Seorang kawan pernah bertanya, apa sih yang hendak saya
bagikan dan abdikan buat tempat ini? Dan jawaban saya: tak ada.
Dulu, duluuuu sekali ketika semangat saya masihlah mercon di
malam pergantian tahun, saya punya banyak mimpi untuk tempat ini. Tentang angan-angan
saya, dan apa-apa saja yang harus saya baktikan demi kemajuan tanah kelahiran
saya. Ambisius. Tak kenal kompromi. Tak mau ditawar-tawar.
Kini, melihat ke dalam diri yang tak lebih dari kacung sistem
pemerintahan bobrok, saya mulai pesimis. Sebut saya apa saja, tak masalah. Cerca
saya dengan umpatan apa saja, saya tak peduli.
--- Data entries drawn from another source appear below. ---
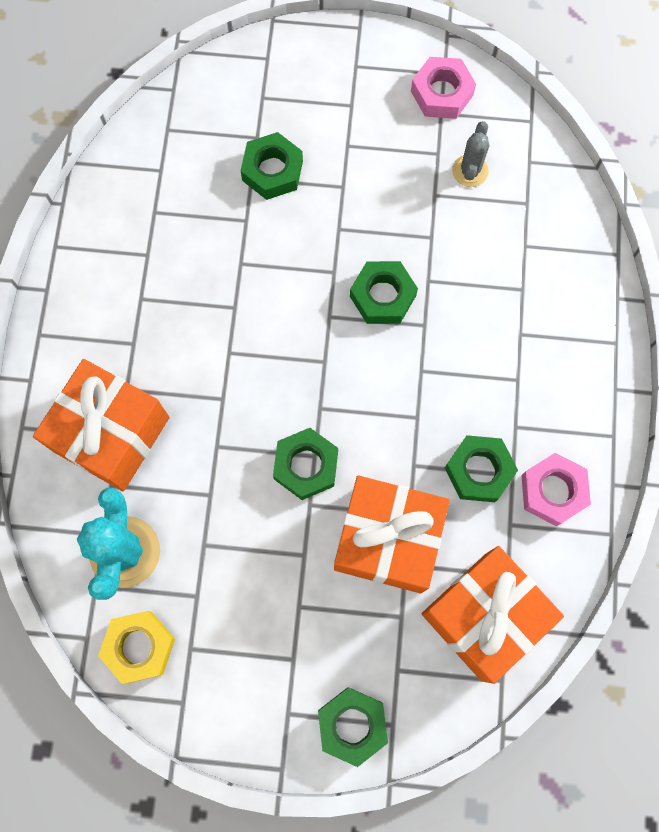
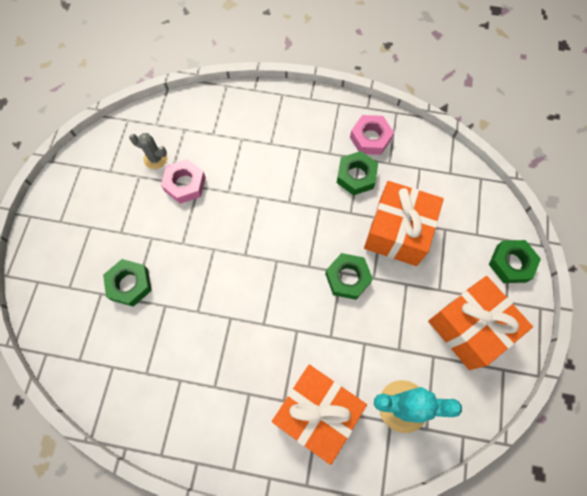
camera: 85 degrees left, 5 degrees down
(139, 647) = (468, 398): yellow nut -> none
(382, 296) = (235, 220): green nut -> none
(441, 93) = (95, 169): pink nut -> pink nut (185, 184)
(484, 616) = (444, 183): orange gift -> orange gift (469, 328)

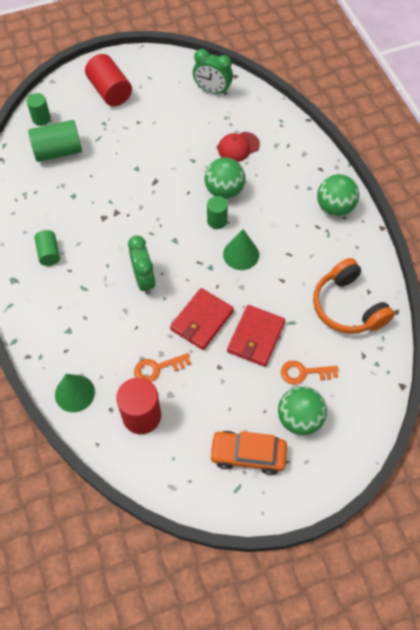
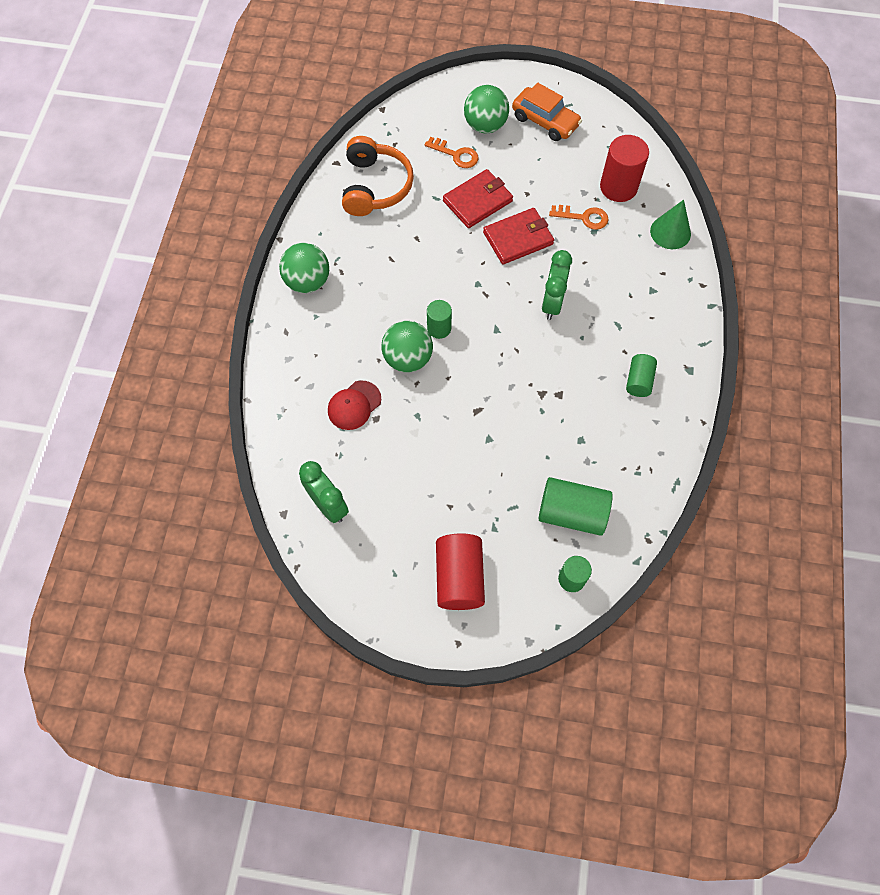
camera: 150 degrees left, 5 degrees up
(238, 147) = (354, 405): red cap -> red cap turned 135 degrees clockwise
(241, 254) = (438, 281): green cone -> none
Saya telah menjelma si apatis yang
masa bodoh soal perubahan.
Saya bukan lagi Elvira di masa SMA yang bergairah karena termakan
semangat Gie dalam buku catatan harian Soe
Hok Gie. Saya tak lagi dirasuki kekuatan Che Guevara, Fidel Castro, atau
orang-orang hebat manapun yang menjadi kiblat saya dalam melakukan pembenahan
dan perubahan. Saya adalah saya, yang tak lagi mengerti akan dirinya sendiri.
Kadangkala hati kecil saya berharap, akan ada seseorang yang
datang mengembalikan saya menjadi diri saya yang kemarin. Tapi lagi, saya tahu
semua itu tak ubahnya dongeng pengantar tidur.
Sejak hari dimana saya memutuskan mengubur semua mimpi,
entah mengapa setiap pagi saya terbangun dengan rasa sakit yang bertambah satu.